- Born: 1928 or 1929 Galkaio, Somalia
- Died: 28 June 2014 Johannesburg, South Africa
- Occupation: Entrepreneur
- Title: CEO of the Gateway Bus Company
- Spouse: Mariam Hussein
- Children: 9

= Hussein Shire =

Hussein Shire (Xuseen Shire, حسين شاير) was a Somali entrepreneur. He was the owner and CEO of the Gateway Bus Company.

==Personal life==
Shire was born between 1928 and 1929 in Galkaio, Somalia to ethnic Somali parents. He comes from a middle-class background,[3] and belongs to the Sheekhaal Hawiye clan.[4].

He was married to Mariam Hussein, with whom he had nine children; five boys and four girls.

Shire spent much of his life running his business empire. On 28 June 2014, he died in a hospital in Johannesburg, South Africa after undergoing knee surgery. According to relatives, he had also been battling a number of kidney-related ailments. Shire was 85 years old.

==Career==
Shire started his career in the transport industry, ferrying passengers in a blue Peugeot 504 car. He also owned a grocery shop, and would sell sodas and ice to travellers. According to his son, Abdullahi Shire, Hussein Shire was among a handful of entrepreneurs to start businesses in the area during the 1950s.

With profits from his shop and the Peugeot business, Shire bought a minibus and a trailer.

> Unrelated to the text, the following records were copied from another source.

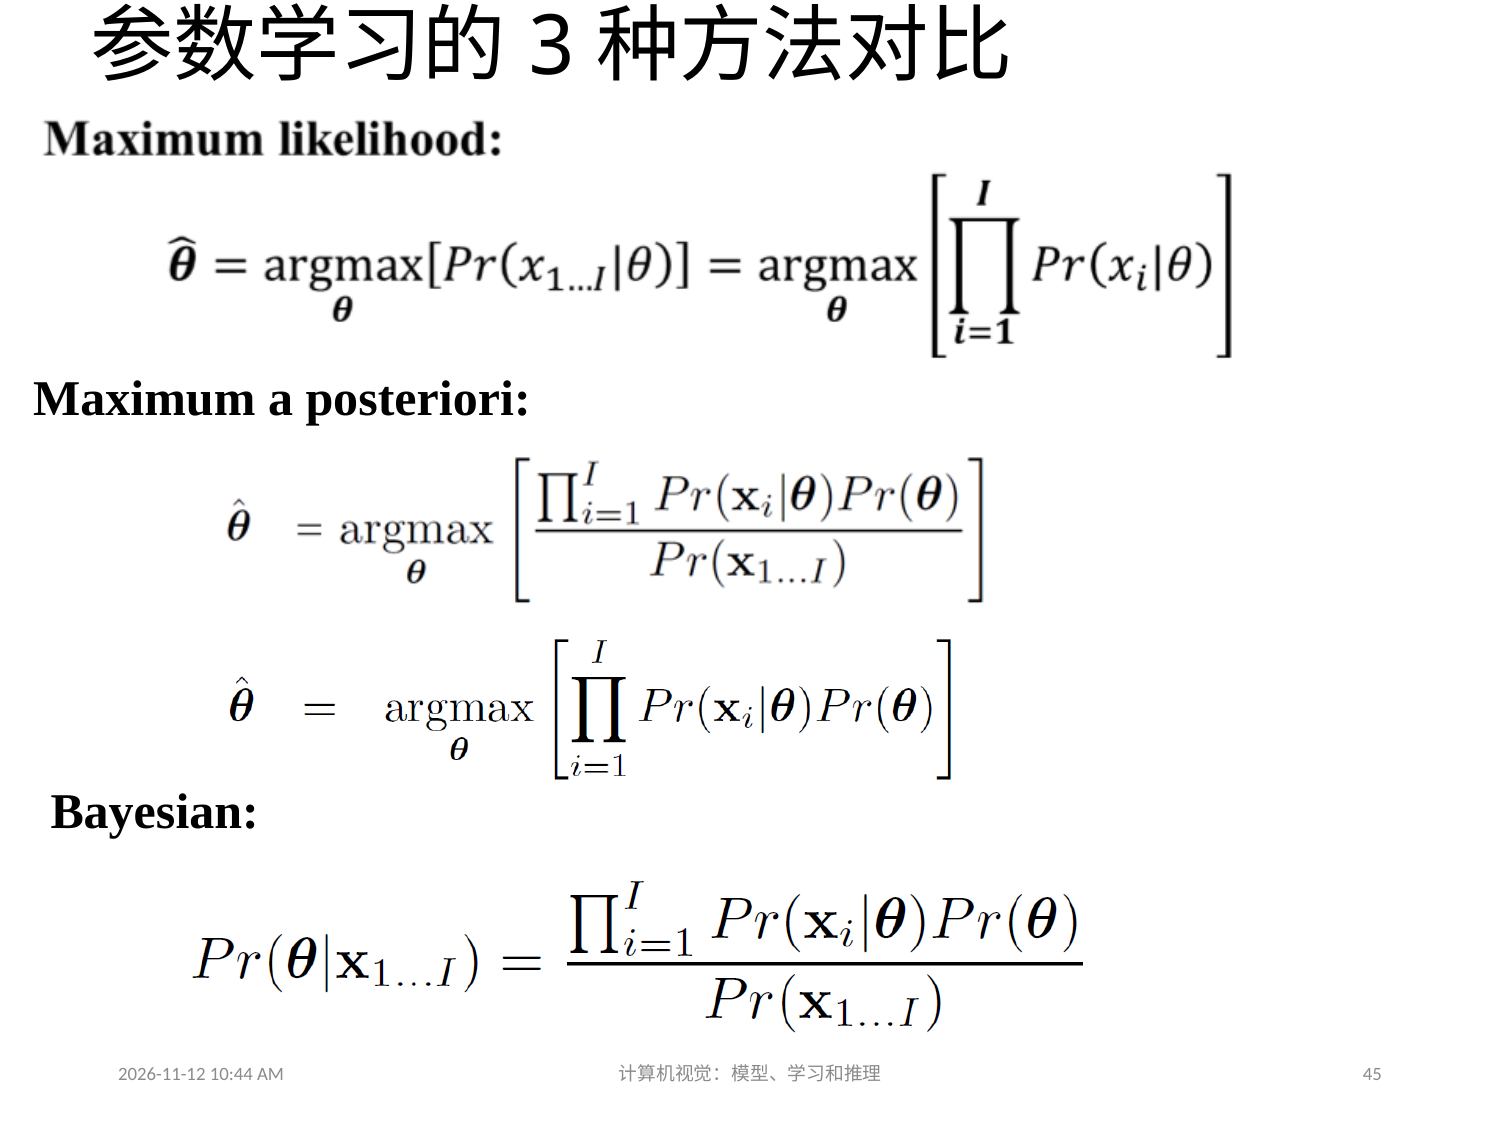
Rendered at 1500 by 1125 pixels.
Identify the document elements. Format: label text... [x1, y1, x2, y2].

slide_number 45 [1059, 1042, 1397, 1103]
picture [35, 115, 1249, 369]
picture [214, 622, 958, 789]
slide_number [103, 1042, 441, 1103]
picture [168, 445, 1004, 612]
text_box Maximum a posteriori: [18, 358, 1401, 453]
footer 计算机视觉：模型、学习和推理 [496, 1043, 1004, 1103]
picture [184, 869, 1087, 1043]
text_box Bayesian: [35, 770, 289, 866]
title 参数学习的3种方法对比 [75, 0, 1425, 102]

In the 1980s, he established the Gateway Bus Company, his first large firm.

Serving as its owner and CEO, Gateway grew into one of the largest bus companies in Uganda, with more than 100 buses operating all over the country. Gateway now also operates routes to Kenya and South Sudan.

Besides that firm, Shire also owned a number of other businesses. Among these were Shire Petroleum, real estate, Hussein Stores, a shop located along Tagore Road in Tororo, and a 2,000 acre sugarcane plantation that supplied Kakira Sugar Works and Mayuge Sugar Works.